Why is it effective? By sticking eight defenders in coverage, a coach is able to swamp all levels of the field. It sounds obvious, right? And it kind of is. Eight defenders back are more than seven (duh), which is traditional for an ‘organic’ four-man rush. If there are five eligible out in the pattern, the defense will have plus-three in coverage. If there’s an even split, that’s four apiece; meaning even if the offense gets into quads looks (as air-raid style attacks are want to do) the numbers should remain even across the field.
Modern defense is about two things: disruption and levels. A defense must always be disruptive. It’s the only real way to detonate what an offense is doing. But unless a defensive line is flat-out crushing an offensive line, the best way for a defense is to manufacture disruption is by adding extra beats to a quarterback’s drop. The longer the quarterback holds the ball, the more time for the pass-rush to get home or indecision to creep in. The goal is to ask the quarterback to second-guess his programming. To not grip-it-and-rip-it. To not play on-time and in-rhythm. To think maybe-possibly. Should-I-Shouldn’t-I?
To do that, a defense must add extra levels to the coverage in order to force difficult throws down the field if the quarterback is playing on time or in rhythm, or to compel him to hold onto the ball altogether.
There are a bunch of options for adding levels. Shifting from a single-high safety structure — basing out of man-free or cover-3 — to a two-high structure is one way, and the most obvious change across the league as a whole over the past 24 months. Having two safeties deep means a defense can get to anything on its menu: it can stick in two-deep or spin to traditional single-high shells, but do so from depth. And that movement from depth adds an extra layer — now there’s the boundary corner (or corners), the nicker or star, the deep safety, and whenever the defense is moving that second safety.

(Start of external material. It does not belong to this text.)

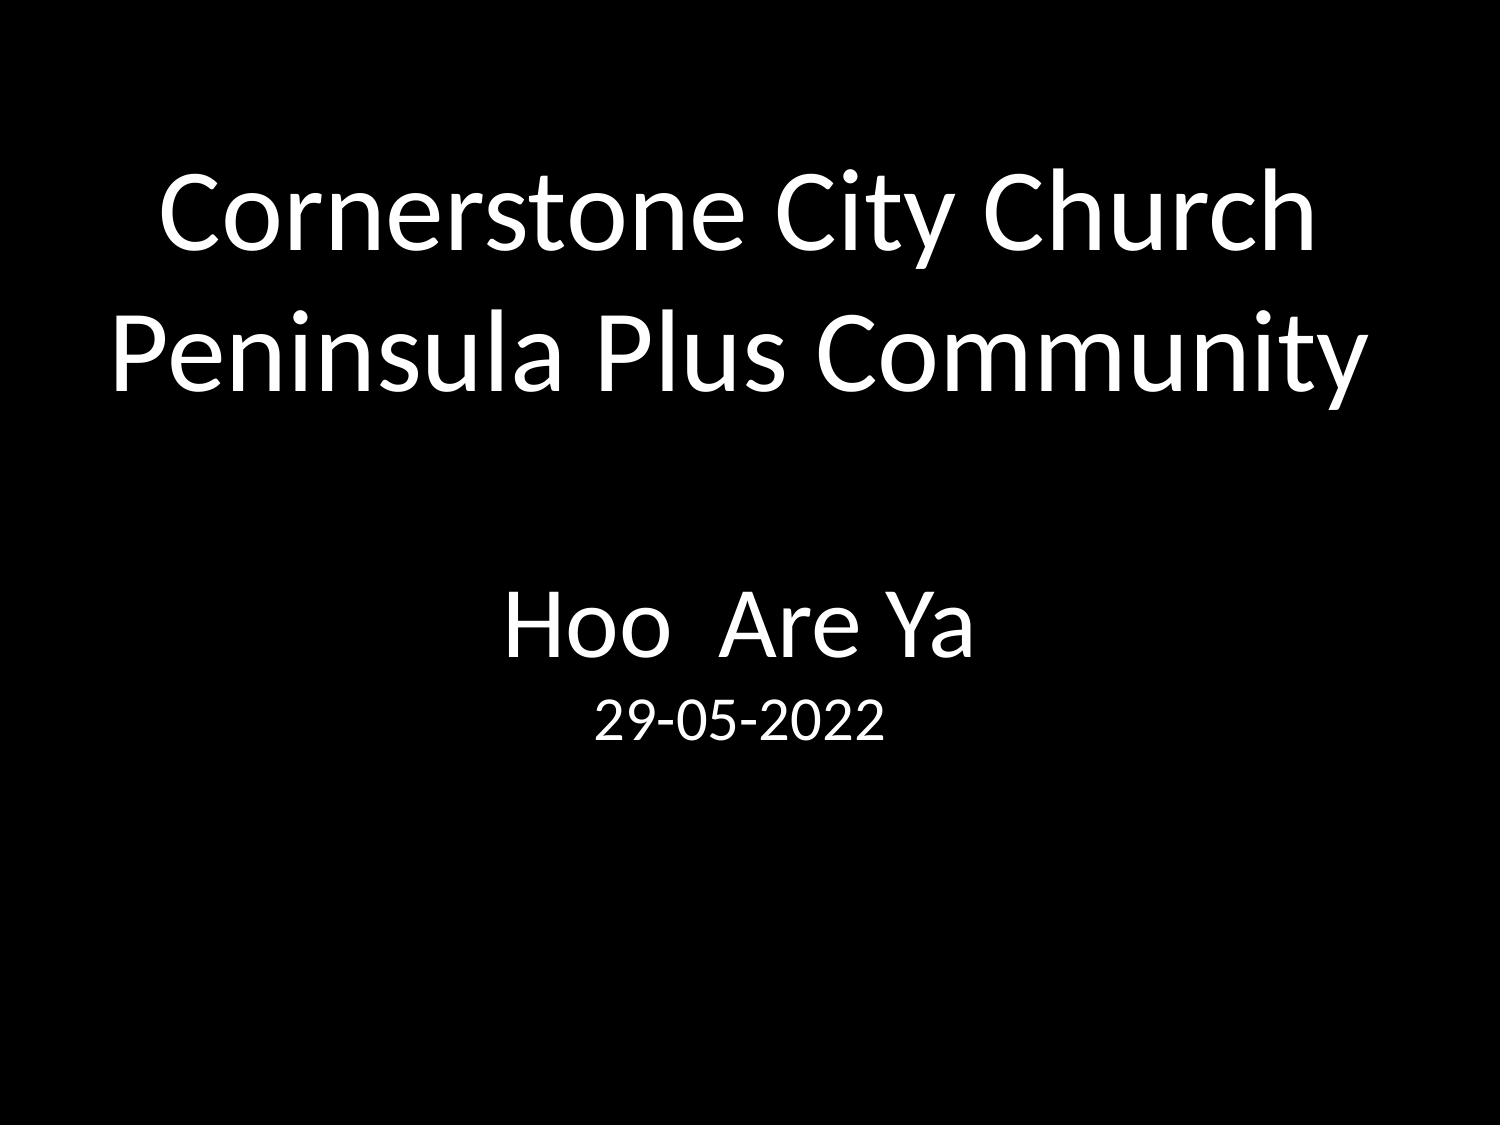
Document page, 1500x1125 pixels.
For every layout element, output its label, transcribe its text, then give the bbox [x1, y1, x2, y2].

list Cornerstone City Church Peninsula Plus Community Hoo Are Ya 29-05-2022 [64, 125, 1415, 868]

Or a defense can look at zone pressures, still bringing four rushers but dropping different defenders out from traditional blitz looks – the defense might get to the same coverage shell, but the paths taken are different, which means the throwing windows are different, and that the levels of the coverage are different at different phases in the quarterbacks drop.
(That’s the style Spagnuolo and the Chiefs defense ran with against Burrow and the Bengals offense)
Or, as Anarumo did on Sunday, you can simply add extra players to the coverage shell. More players equals more coverage options, which equals a wider scope to add in extra layers. The offense doesn’t know who the eighth defender will necessarily be — who will drop out — nor where he will drop too. And in that unknown, as the quarterback tries to identify the who and the what, you have the disruption; disruption of the thought process rather than a linebacker in the lap. And by staggering the levels, by allocating the resources to stick with two safeties deep while having the numbers underneath to stagger the coverage, a defense is able to add extra layers to the shell, too. Disruption and layers.
Plus, adding extra players into the shell allows a DC to get a touch more creative with hybrid coverages, running zone-match coverages to one side (matching routes in man-to-man depending on the receiver’s release) while spot-dropping to the other side. That makes the look tough for the quarterback: Is it man or zone? Is it zone-match? Is it a combo coverage, man to one side and zone to the other? Is that guy a trapper? Oof. Best of luck.